=== Problem details ===
Would you print the entire listing exactly, leaving nothing out?

::::::::::

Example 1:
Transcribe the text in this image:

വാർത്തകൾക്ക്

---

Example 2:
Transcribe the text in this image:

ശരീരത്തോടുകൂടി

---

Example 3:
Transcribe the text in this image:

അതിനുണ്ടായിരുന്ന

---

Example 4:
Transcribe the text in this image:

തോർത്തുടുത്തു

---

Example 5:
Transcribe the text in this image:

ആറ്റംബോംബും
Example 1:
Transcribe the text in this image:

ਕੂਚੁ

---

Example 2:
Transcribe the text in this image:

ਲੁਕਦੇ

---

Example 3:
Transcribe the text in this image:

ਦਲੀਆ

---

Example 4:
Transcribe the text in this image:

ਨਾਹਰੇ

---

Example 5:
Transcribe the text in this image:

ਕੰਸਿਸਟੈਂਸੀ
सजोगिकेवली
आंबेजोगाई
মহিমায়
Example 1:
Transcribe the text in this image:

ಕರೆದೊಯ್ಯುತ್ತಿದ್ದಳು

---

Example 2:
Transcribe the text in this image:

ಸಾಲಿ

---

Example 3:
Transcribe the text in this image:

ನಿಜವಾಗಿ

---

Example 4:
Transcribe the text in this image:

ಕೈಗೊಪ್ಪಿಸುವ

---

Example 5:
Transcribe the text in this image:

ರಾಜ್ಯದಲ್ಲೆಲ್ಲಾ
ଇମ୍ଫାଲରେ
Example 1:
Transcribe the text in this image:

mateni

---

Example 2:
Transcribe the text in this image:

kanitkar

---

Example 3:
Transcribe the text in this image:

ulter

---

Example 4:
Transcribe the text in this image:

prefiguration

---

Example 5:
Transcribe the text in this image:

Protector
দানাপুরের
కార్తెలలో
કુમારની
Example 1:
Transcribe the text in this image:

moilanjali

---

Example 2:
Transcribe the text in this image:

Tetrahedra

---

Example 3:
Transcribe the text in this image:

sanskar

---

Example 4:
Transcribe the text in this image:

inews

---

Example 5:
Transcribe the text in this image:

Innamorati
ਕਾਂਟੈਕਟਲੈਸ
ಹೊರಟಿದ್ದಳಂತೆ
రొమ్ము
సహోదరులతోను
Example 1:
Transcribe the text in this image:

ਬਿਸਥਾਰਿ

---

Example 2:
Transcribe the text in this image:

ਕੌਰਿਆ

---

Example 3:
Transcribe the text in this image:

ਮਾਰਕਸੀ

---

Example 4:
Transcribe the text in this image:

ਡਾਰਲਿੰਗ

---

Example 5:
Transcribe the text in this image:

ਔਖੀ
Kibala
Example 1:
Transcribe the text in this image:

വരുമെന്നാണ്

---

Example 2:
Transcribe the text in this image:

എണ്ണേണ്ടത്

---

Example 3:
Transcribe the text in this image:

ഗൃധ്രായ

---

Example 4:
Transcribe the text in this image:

::::::::::

=== Task answer ===
Example 1:
Transcribe the text in this image:

വാർത്തകൾക്ക്

---

Example 2:
Transcribe the text in this image:

ശരീരത്തോടുകൂടി

---

Example 3:
Transcribe the text in this image:

അതിനുണ്ടായിരുന്ന

---

Example 4:
Transcribe the text in this image:

തോർത്തുടുത്തു

---

Example 5:
Transcribe the text in this image:

ആറ്റംബോംബും
Example 1:
Transcribe the text in this image:

ਕੂਚੁ

---

Example 2:
Transcribe the text in this image:

ਲੁਕਦੇ

---

Example 3:
Transcribe the text in this image:

ਦਲੀਆ

---

Example 4:
Transcribe the text in this image:

ਨਾਹਰੇ

---

Example 5:
Transcribe the text in this image:

ਕੰਸਿਸਟੈਂਸੀ
सजोगिकेवली
आंबेजोगाई
মহিমায়
Example 1:
Transcribe the text in this image:

ಕರೆದೊಯ್ಯುತ್ತಿದ್ದಳು

---

Example 2:
Transcribe the text in this image:

ಸಾಲಿ

---

Example 3:
Transcribe the text in this image:

ನಿಜವಾಗಿ

---

Example 4:
Transcribe the text in this image:

ಕೈಗೊಪ್ಪಿಸುವ

---

Example 5:
Transcribe the text in this image:

ರಾಜ್ಯದಲ್ಲೆಲ್ಲಾ
ଇମ୍ଫାଲରେ
Example 1:
Transcribe the text in this image:

mateni

---

Example 2:
Transcribe the text in this image:

kanitkar

---

Example 3:
Transcribe the text in this image:

ulter

---

Example 4:
Transcribe the text in this image:

prefiguration

---

Example 5:
Transcribe the text in this image:

Protector
দানাপুরের
కార్తెలలో
કુમારની
Example 1:
Transcribe the text in this image:

moilanjali

---

Example 2:
Transcribe the text in this image:

Tetrahedra

---

Example 3:
Transcribe the text in this image:

sanskar

---

Example 4:
Transcribe the text in this image:

inews

---

Example 5:
Transcribe the text in this image:

Innamorati
ਕਾਂਟੈਕਟਲੈਸ
ಹೊರಟಿದ್ದಳಂತೆ
రొమ్ము
సహోదరులతోను
Example 1:
Transcribe the text in this image:

ਬਿਸਥਾਰਿ

---

Example 2:
Transcribe the text in this image:

ਕੌਰਿਆ

---

Example 3:
Transcribe the text in this image:

ਮਾਰਕਸੀ

---

Example 4:
Transcribe the text in this image:

ਡਾਰਲਿੰਗ

---

Example 5:
Transcribe the text in this image:

ਔਖੀ
Kibala
Example 1:
Transcribe the text in this image:

വരുമെന്നാണ്

---

Example 2:
Transcribe the text in this image:

എണ്ണേണ്ടത്

---

Example 3:
Transcribe the text in this image:

ഗൃധ്രായ

---

Example 4:
Transcribe the text in this image:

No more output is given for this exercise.